- _Written task_:
The required output is the line that contains "Vaš Grad na" and every line after it, each written out exactly, up to the end of the entries.

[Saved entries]
──────────
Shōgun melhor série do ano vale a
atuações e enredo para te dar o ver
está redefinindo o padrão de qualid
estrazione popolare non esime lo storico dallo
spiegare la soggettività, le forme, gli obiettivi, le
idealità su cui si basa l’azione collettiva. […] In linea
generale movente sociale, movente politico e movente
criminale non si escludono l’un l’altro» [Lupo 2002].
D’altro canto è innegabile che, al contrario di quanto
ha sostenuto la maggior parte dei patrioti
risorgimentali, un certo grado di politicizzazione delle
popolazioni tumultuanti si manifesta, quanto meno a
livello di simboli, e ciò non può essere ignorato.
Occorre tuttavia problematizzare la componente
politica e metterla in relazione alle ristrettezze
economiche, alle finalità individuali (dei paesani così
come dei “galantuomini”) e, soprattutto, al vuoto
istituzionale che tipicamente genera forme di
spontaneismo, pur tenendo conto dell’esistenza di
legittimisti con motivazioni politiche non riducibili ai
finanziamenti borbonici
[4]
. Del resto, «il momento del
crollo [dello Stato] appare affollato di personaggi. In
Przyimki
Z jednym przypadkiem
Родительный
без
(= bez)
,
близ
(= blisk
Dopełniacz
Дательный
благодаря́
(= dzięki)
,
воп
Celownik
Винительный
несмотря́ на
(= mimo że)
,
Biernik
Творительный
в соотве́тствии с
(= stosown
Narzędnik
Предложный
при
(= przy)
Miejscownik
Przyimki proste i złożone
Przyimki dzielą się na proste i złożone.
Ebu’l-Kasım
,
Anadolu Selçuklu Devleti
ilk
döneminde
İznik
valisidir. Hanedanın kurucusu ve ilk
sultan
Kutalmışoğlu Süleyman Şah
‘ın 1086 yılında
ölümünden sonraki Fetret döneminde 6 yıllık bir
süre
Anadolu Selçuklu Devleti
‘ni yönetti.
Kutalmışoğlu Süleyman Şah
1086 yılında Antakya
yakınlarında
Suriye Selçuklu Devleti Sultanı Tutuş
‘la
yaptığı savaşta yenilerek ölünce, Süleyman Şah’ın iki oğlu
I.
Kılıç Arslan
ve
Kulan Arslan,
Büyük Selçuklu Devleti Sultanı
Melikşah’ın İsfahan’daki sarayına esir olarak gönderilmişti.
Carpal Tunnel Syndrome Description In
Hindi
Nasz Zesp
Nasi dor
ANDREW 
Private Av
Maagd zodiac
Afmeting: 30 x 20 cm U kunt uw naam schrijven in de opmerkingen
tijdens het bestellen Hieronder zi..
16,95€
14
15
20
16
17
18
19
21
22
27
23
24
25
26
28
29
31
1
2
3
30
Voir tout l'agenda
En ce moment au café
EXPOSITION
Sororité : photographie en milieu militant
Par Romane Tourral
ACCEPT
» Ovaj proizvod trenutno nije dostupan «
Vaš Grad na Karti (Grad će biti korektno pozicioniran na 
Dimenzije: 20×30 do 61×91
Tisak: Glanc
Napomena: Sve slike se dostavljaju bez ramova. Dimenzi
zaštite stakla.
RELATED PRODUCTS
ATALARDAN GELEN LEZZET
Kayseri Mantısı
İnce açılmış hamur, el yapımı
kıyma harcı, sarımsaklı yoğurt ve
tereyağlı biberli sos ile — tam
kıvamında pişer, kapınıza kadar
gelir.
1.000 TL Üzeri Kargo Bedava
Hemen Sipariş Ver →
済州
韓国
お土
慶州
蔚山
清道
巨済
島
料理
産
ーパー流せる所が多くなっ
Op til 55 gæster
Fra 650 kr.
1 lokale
──────────
- _Answer to this problem_:
Vaš Grad na Karti (Grad će biti korektno pozicioniran na 
Dimenzije: 20×30 do 61×91
Tisak: Glanc
Napomena: Sve slike se dostavljaju bez ramova. Dimenzi
zaštite stakla.
RELATED PRODUCTS
ATALARDAN GELEN LEZZET
Kayseri Mantısı
İnce açılmış hamur, el yapımı
kıyma harcı, sarımsaklı yoğurt ve
tereyağlı biberli sos ile — tam
kıvamında pişer, kapınıza kadar
gelir.
1.000 TL Üzeri Kargo Bedava
Hemen Sipariş Ver →
済州
韓国
お土
慶州
蔚山
清道
巨済
島
料理
産
ーパー流せる所が多くなっ
Op til 55 gæster
Fra 650 kr.
1 lokale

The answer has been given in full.